MORE: The irony is compounded by the fact that the draft-deferment kids were steeped in the then-prevailing middle class morality, which accounts (IMO) for their original desire to be seen as morally righteous. What occured was a classic case of rationalization often aggravated by social pressures and even mass hysteria.

Not that I'd expect the massive societal damage this caused (and continues to cause) to be solved with a blog post.

posted by Eric on 02.19.07 at 09:09 AM










Comments

Even more annoying than moralistic draft dodgers are the anti-war, anti-military folks who insist that any hawk who doesn't enlist is a hypocrite. And let's not forget the folks who cry crocodile tears about dead soldiers for the television cameras, but can't help spewing hatred about everything those soldiers did. Disgusting.

Nick Kasoff
The Thug Report

Nick Kasoff - The Thug Report   ·  February 19, 2007 12:03 PM

You jerks. You are so stupid. So inane. This country, the US. (16 million one thousand pound bombs) murdered, at least, 8 million ) Vietnamese, because of faulty logic. Your so screwed up; but we're going to fight back. Your creating the battle and your going to face up to the consequence of your death squads. You fascists created WWII and your going to create WWIII.

David Lucier
Santa Cruz, CA

David Lucier   ·  February 19, 2007 10:45 PM

But you didn't explain how "we" "fascists" "created" WWII.

Eric Scheie   ·  February 19, 2007 10:55 PM

Eric,

Don't waste your breath, or your bandwidth for that matter. He is from Santa Cruz, after all.

cjd   ·  February 19, 2007 11:50 PM

David, much of the murdering took place after we left, by communists who the left insisted were just "nationalists". Eric's comments on this dead on target. I missed service in Vietnam myself because I was in college (albiet a military college), I entered expecting to go there but in the end neither I (nor any of my classmates as far as I know) ever made there. Hence I've always been ambivalent about my own past. Eric expressed my sentiments well.

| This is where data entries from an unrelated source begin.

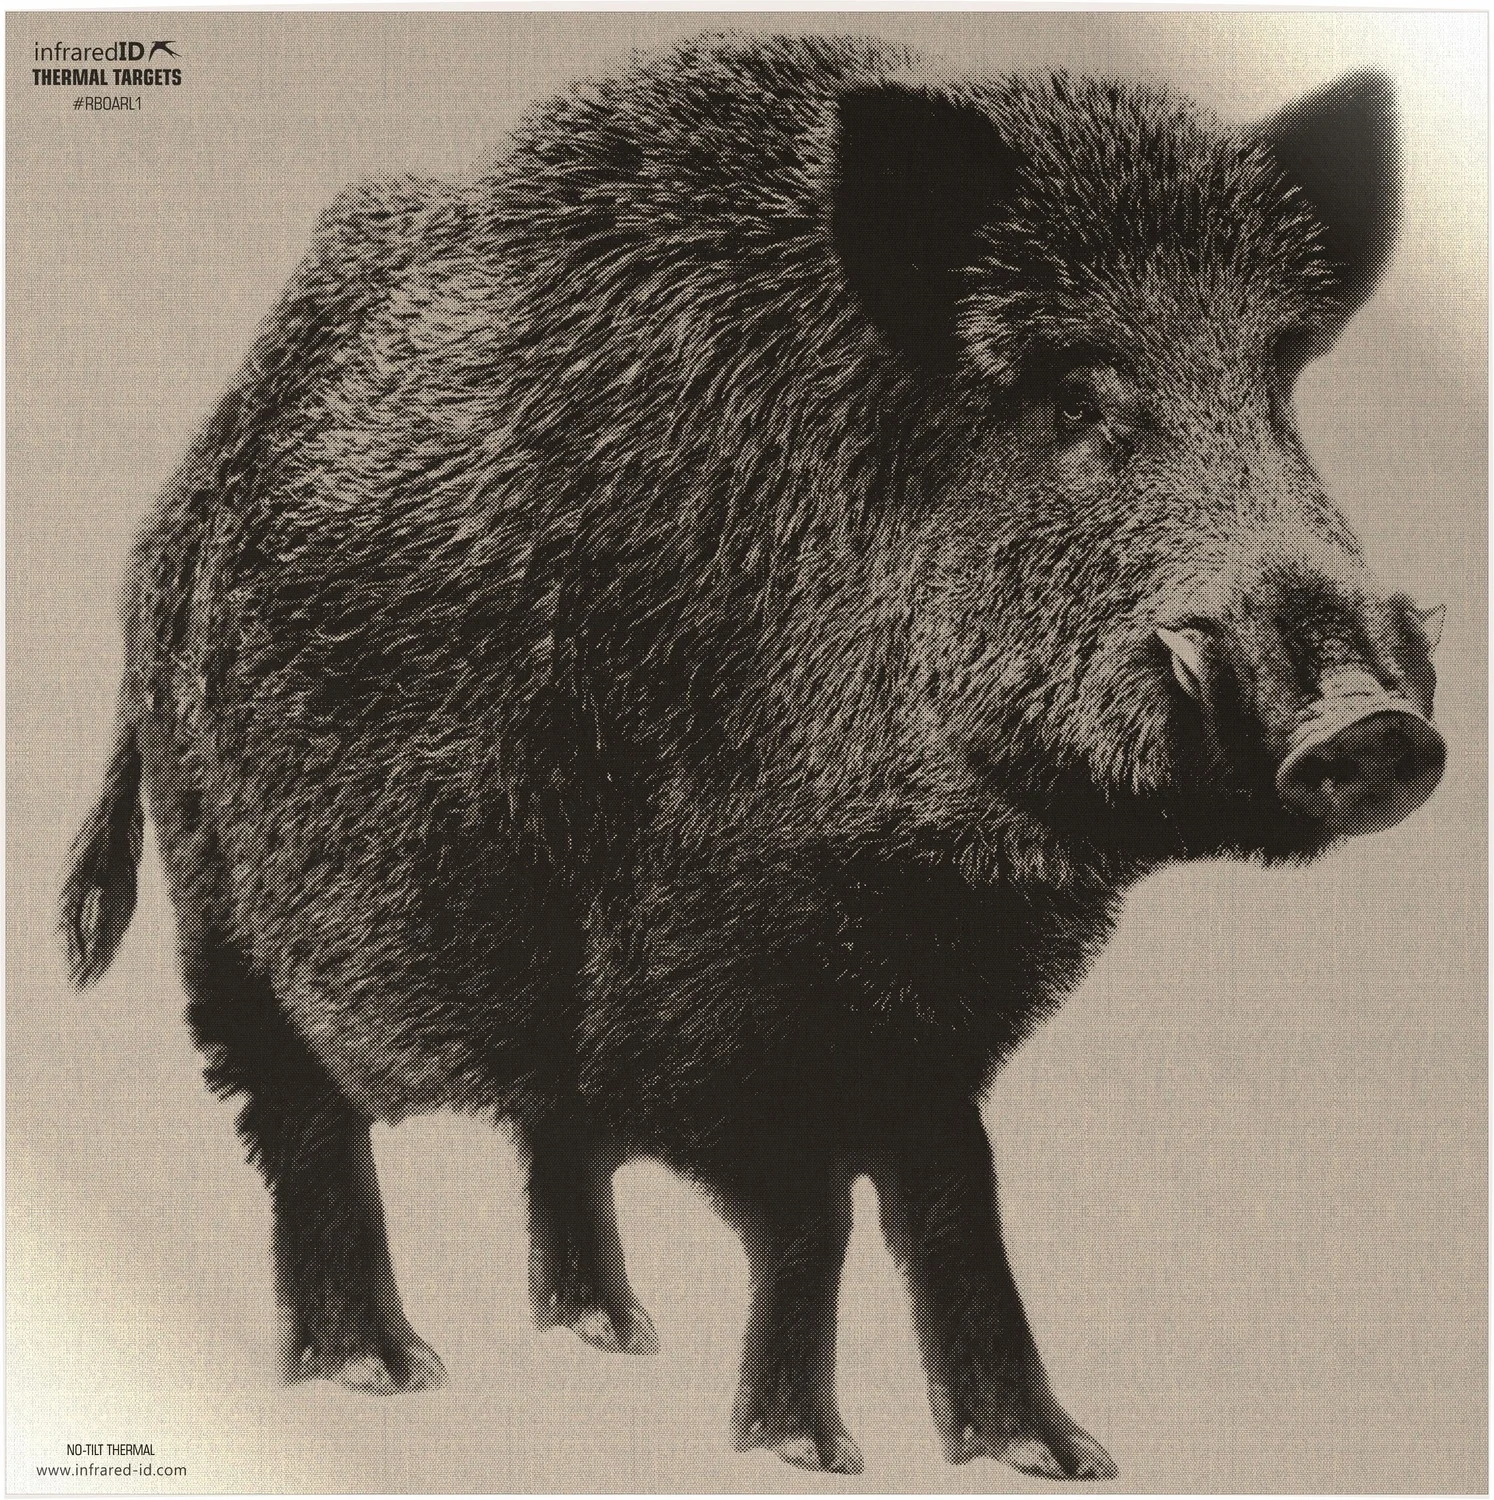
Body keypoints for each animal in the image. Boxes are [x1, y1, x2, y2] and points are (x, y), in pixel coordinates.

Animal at [60, 34, 1445, 1481]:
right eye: (1075, 395)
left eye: (1277, 387)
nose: (1369, 726)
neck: (925, 865)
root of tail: (169, 521)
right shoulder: (716, 988)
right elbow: (811, 1213)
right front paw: (806, 1453)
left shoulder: (931, 1012)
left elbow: (952, 1194)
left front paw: (1054, 1458)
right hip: (221, 889)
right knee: (298, 1120)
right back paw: (382, 1373)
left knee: (548, 1135)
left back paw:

Joe Lammers   ·  February 20, 2007 8:46 PM

"but we're going to fight back. Your creating the battle and your going to face up to the consequence of your death squads. You fascists created WWII and your going to create WWIII."

BTW, what does this incoherent statement mean? The US fought facism in WWII, and communism was at least as pernicious and destructive as facism.

Joe Lammers   ·  February 20, 2007 8:50 PM

"I was wrong"-the hardest sentence to speak in the English language.